• WORK ORDER
Look through the data below and extract, unchanged, the lines from the one that contains "N'EST PAS FINI" to the one that contains "Actualmente no disponible", both included.

• Dataset records
-----
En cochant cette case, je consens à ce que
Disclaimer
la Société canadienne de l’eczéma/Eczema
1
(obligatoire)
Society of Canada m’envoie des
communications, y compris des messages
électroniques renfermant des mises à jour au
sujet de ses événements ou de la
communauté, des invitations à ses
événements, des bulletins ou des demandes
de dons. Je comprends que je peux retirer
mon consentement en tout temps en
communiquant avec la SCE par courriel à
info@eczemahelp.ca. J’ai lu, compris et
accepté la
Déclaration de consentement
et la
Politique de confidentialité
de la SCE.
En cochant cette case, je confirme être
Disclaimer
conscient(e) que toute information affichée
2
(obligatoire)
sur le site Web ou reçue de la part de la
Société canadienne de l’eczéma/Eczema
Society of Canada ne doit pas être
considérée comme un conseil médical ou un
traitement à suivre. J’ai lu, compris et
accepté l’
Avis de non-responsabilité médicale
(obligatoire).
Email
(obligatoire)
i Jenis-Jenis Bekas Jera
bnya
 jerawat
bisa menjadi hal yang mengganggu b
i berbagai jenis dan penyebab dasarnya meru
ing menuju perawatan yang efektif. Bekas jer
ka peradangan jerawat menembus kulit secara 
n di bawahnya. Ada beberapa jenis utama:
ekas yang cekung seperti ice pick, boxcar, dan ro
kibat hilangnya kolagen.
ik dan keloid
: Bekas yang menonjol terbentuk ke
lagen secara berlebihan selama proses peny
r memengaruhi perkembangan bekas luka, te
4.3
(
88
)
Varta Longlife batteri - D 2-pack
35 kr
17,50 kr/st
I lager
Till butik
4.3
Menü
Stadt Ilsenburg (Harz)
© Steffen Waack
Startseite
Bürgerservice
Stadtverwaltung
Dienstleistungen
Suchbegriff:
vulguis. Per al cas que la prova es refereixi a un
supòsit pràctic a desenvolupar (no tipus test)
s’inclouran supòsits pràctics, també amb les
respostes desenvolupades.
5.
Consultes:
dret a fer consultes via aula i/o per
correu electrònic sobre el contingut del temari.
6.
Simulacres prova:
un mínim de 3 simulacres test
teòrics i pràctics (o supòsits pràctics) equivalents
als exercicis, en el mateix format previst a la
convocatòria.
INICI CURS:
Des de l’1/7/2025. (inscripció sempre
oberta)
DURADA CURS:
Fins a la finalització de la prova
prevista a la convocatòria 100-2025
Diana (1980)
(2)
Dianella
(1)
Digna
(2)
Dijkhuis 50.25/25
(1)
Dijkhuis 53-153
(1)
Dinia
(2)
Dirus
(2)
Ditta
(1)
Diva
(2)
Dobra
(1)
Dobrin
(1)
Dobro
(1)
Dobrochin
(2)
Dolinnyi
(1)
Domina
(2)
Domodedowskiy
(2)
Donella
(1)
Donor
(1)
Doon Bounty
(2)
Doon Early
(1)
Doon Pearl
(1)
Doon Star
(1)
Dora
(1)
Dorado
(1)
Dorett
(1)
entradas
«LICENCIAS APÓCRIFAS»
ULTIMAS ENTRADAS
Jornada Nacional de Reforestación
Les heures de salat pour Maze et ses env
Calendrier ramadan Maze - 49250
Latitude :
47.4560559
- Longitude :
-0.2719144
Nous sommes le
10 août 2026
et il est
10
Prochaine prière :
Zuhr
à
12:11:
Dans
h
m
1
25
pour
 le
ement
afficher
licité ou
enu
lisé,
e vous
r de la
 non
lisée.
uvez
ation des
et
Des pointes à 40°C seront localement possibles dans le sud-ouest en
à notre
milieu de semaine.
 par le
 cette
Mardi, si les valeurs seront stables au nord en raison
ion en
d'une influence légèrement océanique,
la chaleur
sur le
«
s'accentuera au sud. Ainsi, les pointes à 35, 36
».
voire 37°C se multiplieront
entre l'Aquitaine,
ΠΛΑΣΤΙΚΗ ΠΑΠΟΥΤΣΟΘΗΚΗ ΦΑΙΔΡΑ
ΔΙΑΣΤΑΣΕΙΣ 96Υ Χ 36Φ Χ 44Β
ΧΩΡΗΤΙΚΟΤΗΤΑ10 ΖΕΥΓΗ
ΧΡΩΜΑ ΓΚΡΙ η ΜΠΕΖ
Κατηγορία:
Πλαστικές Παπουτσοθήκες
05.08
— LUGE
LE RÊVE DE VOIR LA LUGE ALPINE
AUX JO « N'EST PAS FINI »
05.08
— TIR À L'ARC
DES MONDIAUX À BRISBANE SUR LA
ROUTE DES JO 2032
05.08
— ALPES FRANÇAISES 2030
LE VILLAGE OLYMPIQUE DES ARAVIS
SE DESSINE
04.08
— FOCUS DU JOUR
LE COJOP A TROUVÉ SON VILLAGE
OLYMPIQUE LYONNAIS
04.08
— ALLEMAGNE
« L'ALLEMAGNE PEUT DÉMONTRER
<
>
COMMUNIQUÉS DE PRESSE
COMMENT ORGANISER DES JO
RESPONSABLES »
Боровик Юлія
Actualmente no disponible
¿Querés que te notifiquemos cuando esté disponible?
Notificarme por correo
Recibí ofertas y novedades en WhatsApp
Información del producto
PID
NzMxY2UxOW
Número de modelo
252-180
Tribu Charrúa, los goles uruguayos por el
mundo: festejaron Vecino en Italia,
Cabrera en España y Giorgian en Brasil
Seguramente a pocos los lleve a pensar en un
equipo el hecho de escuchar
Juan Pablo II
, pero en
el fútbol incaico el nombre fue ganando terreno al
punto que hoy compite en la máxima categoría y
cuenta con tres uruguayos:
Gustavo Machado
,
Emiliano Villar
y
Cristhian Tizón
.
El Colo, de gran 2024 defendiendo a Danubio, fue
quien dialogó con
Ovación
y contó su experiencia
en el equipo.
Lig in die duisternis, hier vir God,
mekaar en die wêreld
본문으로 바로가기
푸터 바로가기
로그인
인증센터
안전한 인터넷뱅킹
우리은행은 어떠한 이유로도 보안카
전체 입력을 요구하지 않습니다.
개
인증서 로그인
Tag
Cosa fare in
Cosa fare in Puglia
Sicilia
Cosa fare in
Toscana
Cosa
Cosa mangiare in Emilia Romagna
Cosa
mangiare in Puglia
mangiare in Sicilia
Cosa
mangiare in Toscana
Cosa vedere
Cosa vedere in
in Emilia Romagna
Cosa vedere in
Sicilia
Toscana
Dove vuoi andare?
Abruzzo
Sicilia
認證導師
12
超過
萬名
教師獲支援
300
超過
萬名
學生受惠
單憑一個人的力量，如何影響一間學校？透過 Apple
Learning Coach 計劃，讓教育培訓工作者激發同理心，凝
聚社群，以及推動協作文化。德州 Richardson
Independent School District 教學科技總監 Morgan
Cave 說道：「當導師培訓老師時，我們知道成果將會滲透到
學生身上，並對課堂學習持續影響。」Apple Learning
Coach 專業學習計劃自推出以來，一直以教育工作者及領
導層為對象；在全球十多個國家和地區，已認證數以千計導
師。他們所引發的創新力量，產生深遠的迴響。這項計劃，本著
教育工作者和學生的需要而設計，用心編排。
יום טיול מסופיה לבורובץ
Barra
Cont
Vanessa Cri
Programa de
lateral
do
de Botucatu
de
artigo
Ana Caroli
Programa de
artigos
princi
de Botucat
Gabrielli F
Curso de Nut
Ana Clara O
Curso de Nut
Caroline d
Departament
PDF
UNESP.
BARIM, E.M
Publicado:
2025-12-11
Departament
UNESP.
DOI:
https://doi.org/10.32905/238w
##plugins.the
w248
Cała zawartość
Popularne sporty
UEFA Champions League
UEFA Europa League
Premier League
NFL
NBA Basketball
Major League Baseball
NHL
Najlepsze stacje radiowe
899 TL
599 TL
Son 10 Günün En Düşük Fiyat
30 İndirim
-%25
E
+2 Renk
-----
• YOUR RESPONSE
AUX JO « N'EST PAS FINI »
05.08
— TIR À L'ARC
DES MONDIAUX À BRISBANE SUR LA
ROUTE DES JO 2032
05.08
— ALPES FRANÇAISES 2030
LE VILLAGE OLYMPIQUE DES ARAVIS
SE DESSINE
04.08
— FOCUS DU JOUR
LE COJOP A TROUVÉ SON VILLAGE
OLYMPIQUE LYONNAIS
04.08
— ALLEMAGNE
« L'ALLEMAGNE PEUT DÉMONTRER
<
>
COMMUNIQUÉS DE PRESSE
COMMENT ORGANISER DES JO
RESPONSABLES »
Боровик Юлія
Actualmente no disponible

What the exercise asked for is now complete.